YOUR INSTRUCTIONS » Exactly as they appear below, repeat the lines from the one with "tilt_deg: -48.1" through the one with "focal_mm: 3.99". Drop every picture.

(Camera intrinsics data)
.....

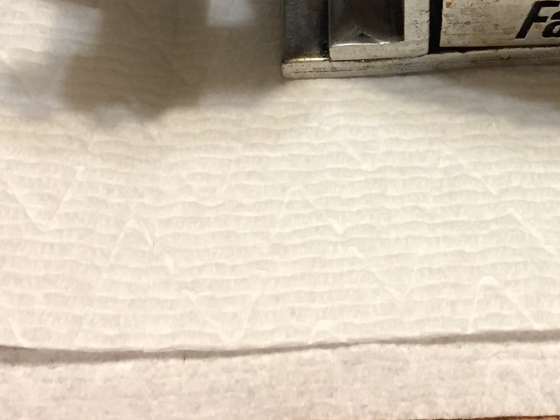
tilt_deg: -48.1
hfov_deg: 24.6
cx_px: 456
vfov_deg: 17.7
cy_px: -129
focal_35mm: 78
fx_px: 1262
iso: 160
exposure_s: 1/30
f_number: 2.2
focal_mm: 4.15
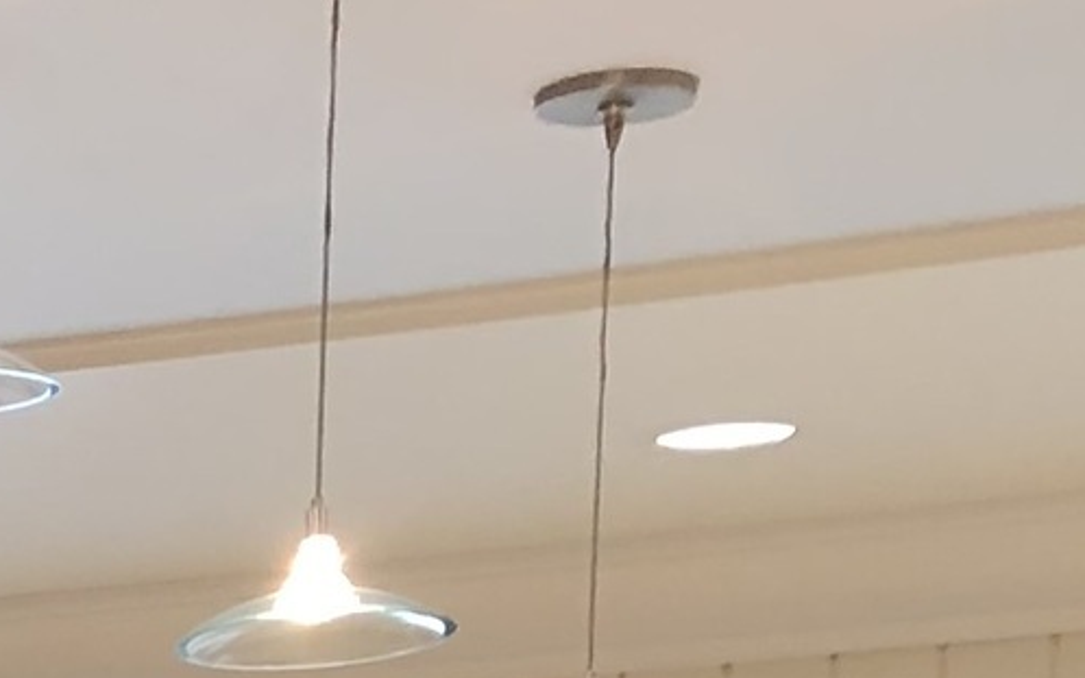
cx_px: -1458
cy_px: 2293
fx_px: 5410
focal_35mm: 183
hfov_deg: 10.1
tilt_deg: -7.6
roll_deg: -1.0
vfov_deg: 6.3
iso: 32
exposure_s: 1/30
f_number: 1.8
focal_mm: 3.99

.....

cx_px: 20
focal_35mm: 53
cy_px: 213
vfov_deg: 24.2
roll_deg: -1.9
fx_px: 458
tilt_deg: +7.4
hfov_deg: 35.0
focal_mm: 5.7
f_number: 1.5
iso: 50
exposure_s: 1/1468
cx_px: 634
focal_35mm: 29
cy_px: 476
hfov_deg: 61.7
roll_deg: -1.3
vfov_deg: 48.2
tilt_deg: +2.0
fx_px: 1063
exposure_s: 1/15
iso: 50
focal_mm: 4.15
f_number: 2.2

.....

EXERCISE RESULT »
tilt_deg: -48.1
hfov_deg: 24.6
cx_px: 456
vfov_deg: 17.7
cy_px: -129
focal_35mm: 78
fx_px: 1262
iso: 160
exposure_s: 1/30
f_number: 2.2
focal_mm: 4.15
cx_px: -1458
cy_px: 2293
fx_px: 5410
focal_35mm: 183
hfov_deg: 10.1
tilt_deg: -7.6
roll_deg: -1.0
vfov_deg: 6.3
iso: 32
exposure_s: 1/30
f_number: 1.8
focal_mm: 3.99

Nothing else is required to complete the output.